-- Extracted records --
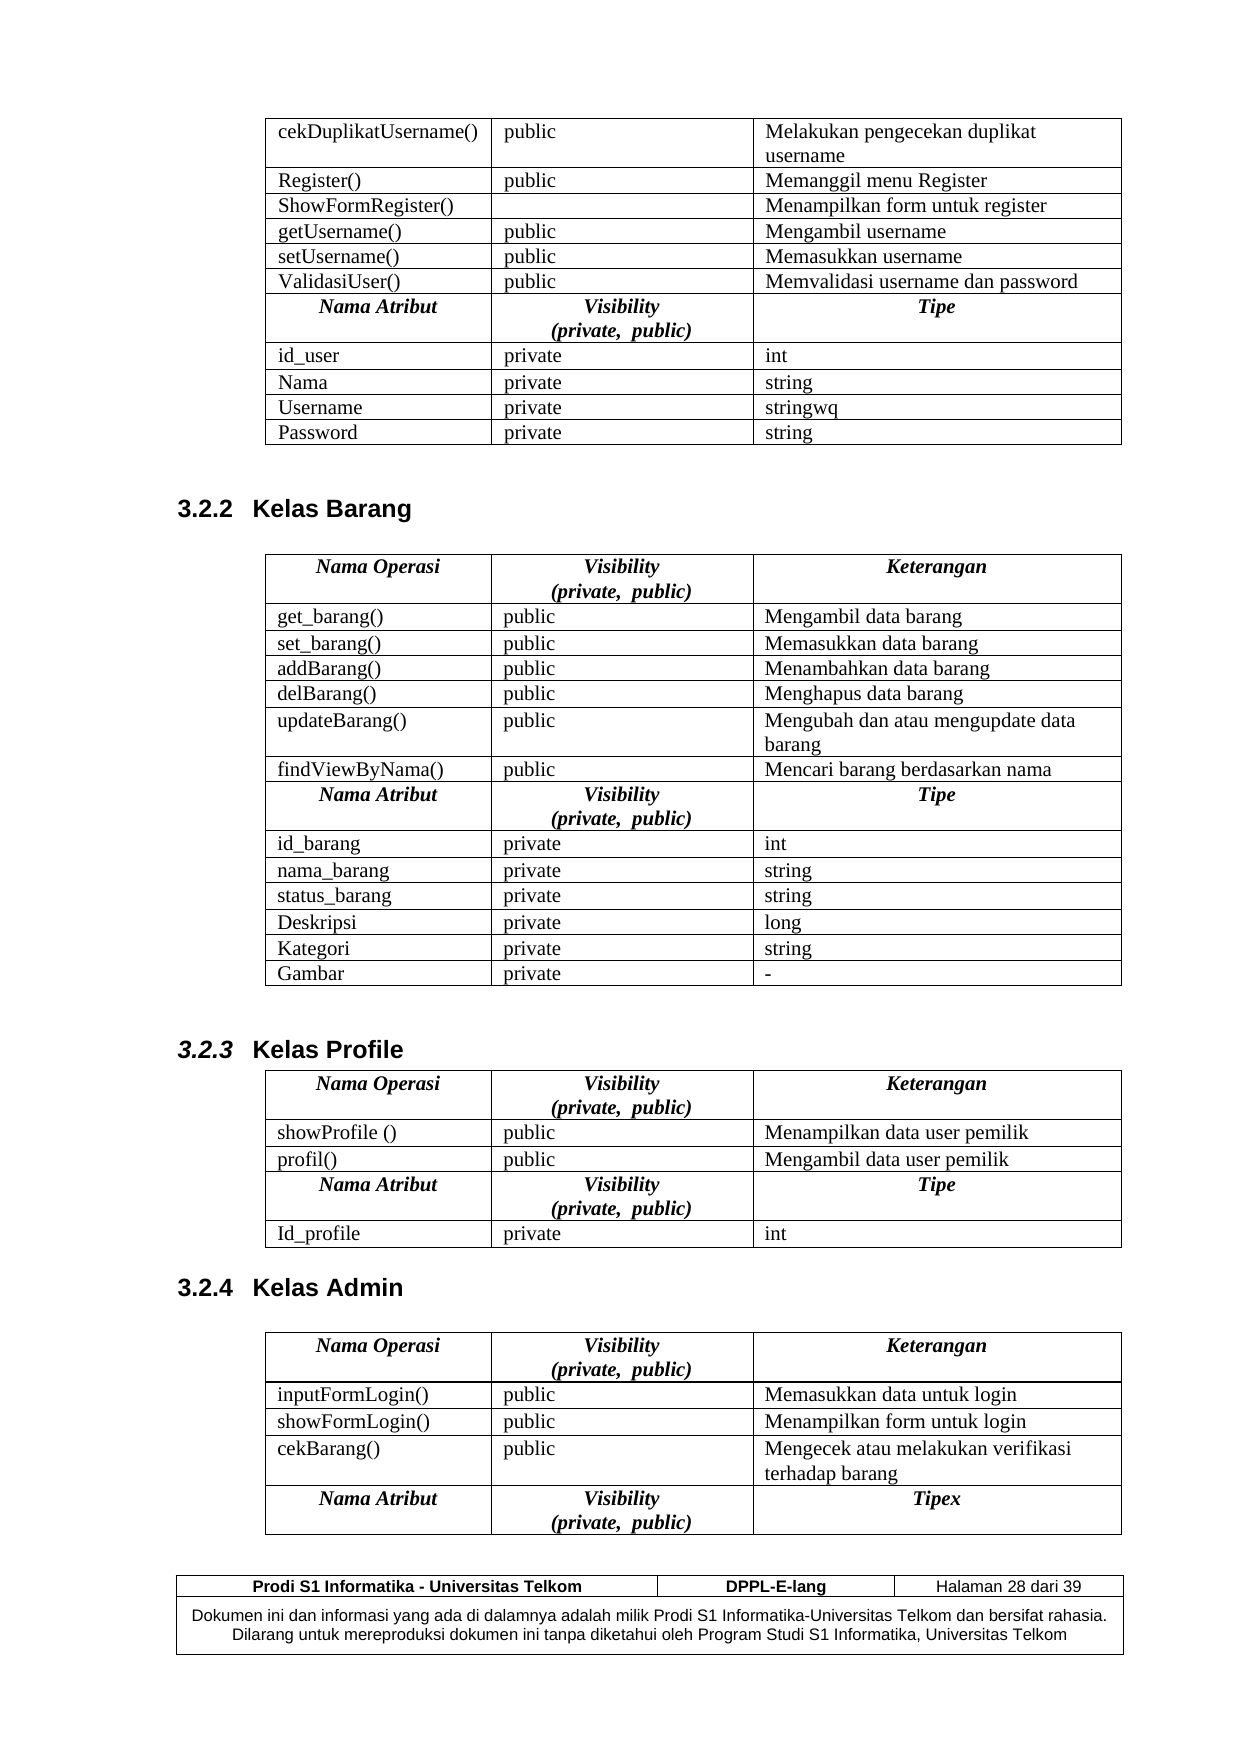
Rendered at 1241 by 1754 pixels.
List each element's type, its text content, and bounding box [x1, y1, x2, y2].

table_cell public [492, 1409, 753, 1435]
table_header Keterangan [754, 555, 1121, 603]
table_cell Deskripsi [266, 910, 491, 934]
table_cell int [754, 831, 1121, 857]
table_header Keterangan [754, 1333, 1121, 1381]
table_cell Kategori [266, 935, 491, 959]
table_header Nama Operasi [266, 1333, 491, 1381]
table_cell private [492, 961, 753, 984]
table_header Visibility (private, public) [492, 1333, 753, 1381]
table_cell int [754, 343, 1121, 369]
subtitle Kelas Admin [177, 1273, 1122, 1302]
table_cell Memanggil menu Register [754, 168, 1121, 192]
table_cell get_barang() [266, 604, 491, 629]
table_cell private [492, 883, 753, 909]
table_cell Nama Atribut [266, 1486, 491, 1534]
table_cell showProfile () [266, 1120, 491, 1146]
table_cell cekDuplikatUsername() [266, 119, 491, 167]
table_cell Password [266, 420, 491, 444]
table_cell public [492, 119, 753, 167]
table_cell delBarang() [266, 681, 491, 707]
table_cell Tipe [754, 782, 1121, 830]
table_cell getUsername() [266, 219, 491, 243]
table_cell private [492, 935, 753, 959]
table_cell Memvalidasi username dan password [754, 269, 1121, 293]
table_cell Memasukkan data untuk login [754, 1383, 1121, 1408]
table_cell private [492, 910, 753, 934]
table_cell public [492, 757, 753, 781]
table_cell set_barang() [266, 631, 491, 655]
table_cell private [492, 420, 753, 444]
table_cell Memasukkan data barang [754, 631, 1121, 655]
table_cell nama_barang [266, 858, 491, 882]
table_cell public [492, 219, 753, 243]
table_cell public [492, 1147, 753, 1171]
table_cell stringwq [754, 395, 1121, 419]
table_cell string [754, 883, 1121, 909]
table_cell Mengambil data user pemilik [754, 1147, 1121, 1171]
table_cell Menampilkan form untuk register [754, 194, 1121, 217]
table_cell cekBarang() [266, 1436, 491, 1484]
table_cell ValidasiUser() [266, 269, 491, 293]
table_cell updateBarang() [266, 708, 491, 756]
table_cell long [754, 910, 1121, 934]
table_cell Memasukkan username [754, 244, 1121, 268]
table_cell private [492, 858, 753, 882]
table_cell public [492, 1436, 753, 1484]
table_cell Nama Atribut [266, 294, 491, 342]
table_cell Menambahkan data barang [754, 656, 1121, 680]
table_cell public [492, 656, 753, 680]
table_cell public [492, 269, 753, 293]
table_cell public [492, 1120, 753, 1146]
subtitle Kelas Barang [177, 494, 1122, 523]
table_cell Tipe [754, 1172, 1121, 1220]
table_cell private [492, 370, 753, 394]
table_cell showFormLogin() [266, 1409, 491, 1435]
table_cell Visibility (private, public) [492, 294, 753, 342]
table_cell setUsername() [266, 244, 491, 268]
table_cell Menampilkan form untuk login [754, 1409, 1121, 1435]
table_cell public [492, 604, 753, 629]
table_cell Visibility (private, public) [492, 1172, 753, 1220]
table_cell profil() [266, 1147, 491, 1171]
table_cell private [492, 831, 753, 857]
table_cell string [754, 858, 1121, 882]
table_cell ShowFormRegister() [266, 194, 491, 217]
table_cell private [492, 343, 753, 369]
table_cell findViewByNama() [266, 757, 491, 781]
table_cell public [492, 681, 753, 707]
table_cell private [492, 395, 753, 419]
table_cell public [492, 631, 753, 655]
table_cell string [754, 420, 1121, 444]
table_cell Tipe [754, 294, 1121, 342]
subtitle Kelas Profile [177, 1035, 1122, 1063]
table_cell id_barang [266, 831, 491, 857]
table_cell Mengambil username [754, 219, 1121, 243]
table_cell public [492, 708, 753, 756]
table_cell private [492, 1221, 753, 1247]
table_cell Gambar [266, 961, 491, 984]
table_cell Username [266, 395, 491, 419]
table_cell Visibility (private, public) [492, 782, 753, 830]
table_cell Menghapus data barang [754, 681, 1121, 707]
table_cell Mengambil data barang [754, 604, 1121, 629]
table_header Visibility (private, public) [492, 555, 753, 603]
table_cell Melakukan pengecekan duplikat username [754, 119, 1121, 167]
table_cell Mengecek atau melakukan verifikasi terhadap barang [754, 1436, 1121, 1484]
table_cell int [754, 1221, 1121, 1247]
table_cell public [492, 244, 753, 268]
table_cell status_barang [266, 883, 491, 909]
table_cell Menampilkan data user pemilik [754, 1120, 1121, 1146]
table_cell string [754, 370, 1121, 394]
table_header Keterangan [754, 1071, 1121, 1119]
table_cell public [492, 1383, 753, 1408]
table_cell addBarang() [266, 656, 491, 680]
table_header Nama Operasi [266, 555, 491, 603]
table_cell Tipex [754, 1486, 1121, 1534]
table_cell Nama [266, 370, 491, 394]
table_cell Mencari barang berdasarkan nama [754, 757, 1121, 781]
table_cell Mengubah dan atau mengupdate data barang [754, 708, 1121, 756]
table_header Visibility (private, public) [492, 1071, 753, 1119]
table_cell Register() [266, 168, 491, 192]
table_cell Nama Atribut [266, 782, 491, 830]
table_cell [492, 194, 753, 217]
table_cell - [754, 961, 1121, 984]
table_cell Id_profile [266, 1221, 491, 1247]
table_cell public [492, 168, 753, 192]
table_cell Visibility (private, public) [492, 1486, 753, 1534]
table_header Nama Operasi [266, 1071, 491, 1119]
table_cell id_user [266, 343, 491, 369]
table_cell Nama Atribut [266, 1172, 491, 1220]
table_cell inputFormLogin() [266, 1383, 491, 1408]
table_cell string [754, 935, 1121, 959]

-- Action item --
If a line of the entries holds the word "untuk", copy it out.

-- Solved exercise --
table_cell Memasukkan data untuk login [754, 1383, 1121, 1408]
table_cell Menampilkan form untuk register [754, 194, 1121, 217]
table_cell Menampilkan form untuk login [754, 1409, 1121, 1435]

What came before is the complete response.